**DIRECTIONS FOR THIS TASK:**
Make an exact copy of the entries below, with all images left out.

··· GIVEN RECORDS ···

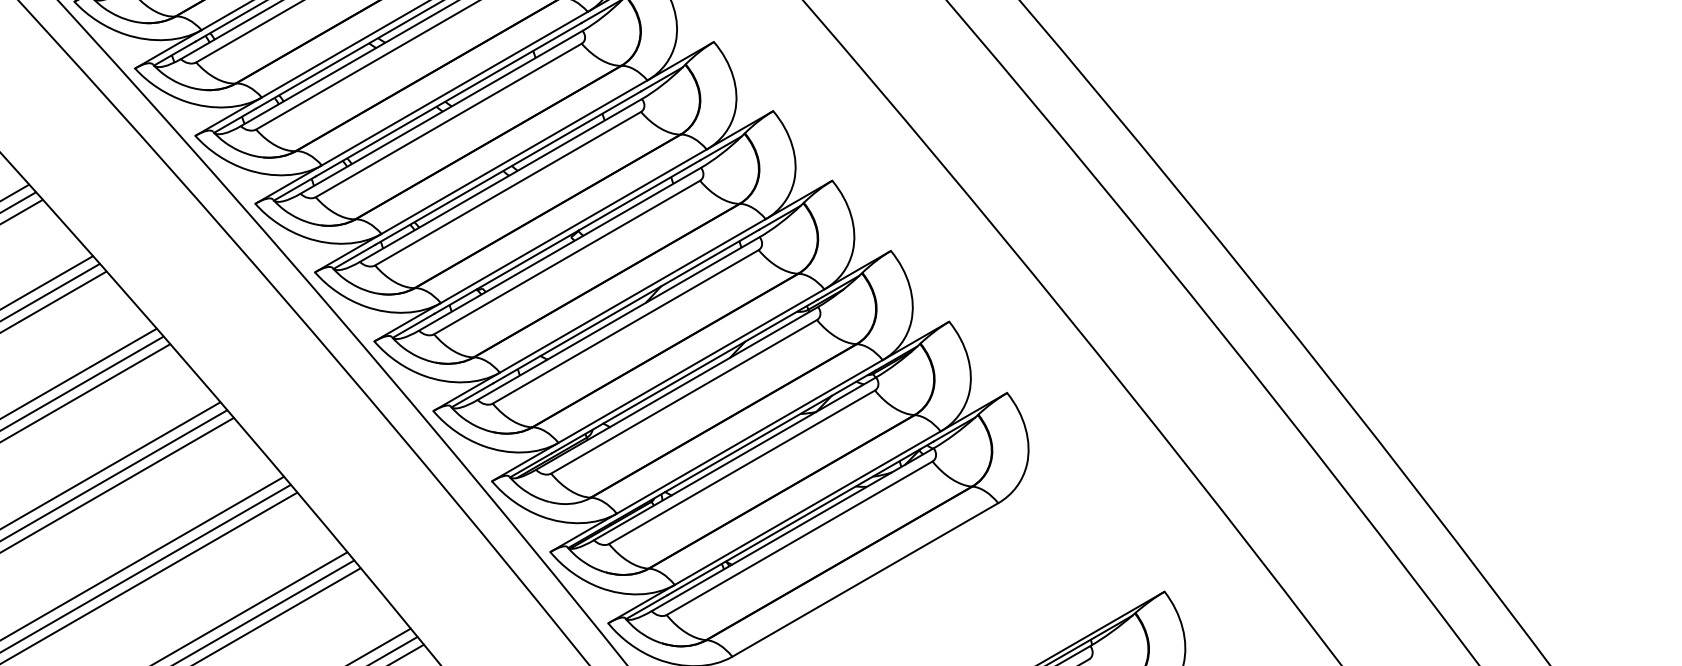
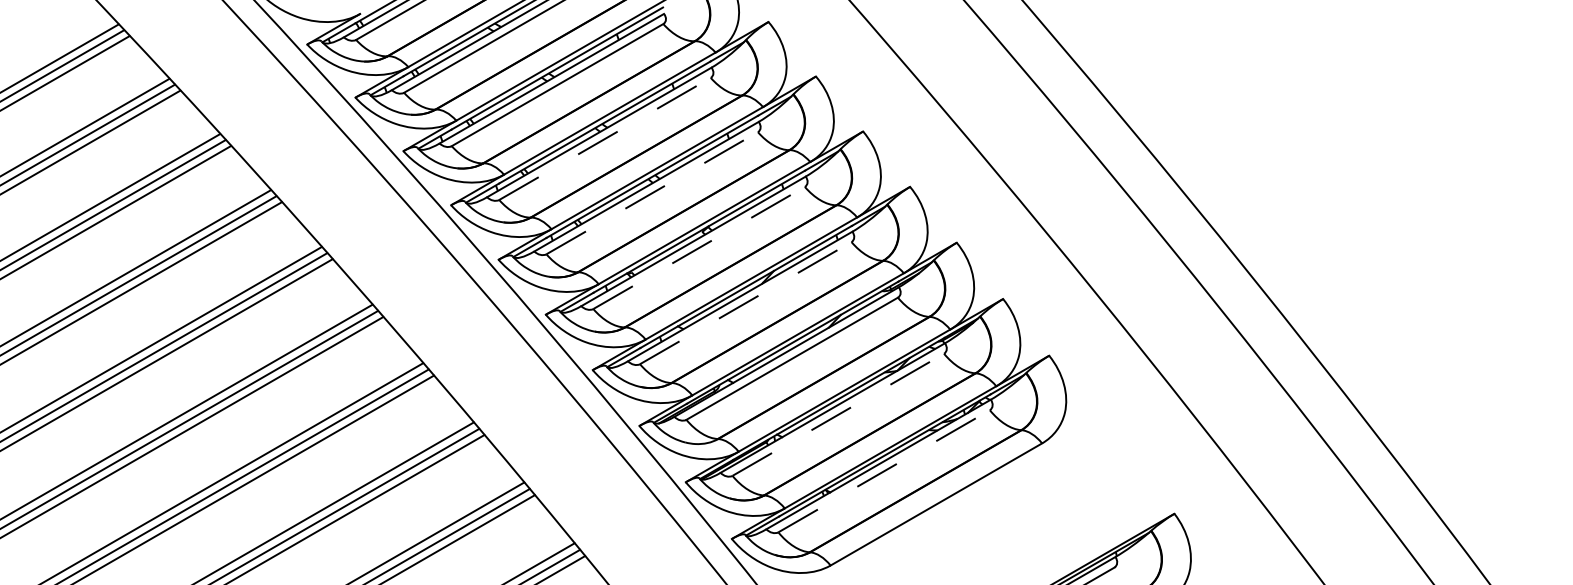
line: (449, 119) -> (605, 138), solid -> dashed
line: (508, 187) -> (652, 192), solid -> dashed
line: (567, 256) -> (699, 247), solid -> dashed
line: (626, 326) -> (746, 302), solid -> dashed
line: (742, 466) -> (838, 414), solid -> dashed
line: (800, 538) -> (884, 471), solid -> dashed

···

**EXERCISE RESPONSE:**
line: (449, 119) -> (605, 138), solid -> dashed
line: (508, 187) -> (652, 192), solid -> dashed
line: (567, 256) -> (699, 247), solid -> dashed
line: (626, 326) -> (746, 302), solid -> dashed
line: (742, 466) -> (838, 414), solid -> dashed
line: (800, 538) -> (884, 471), solid -> dashed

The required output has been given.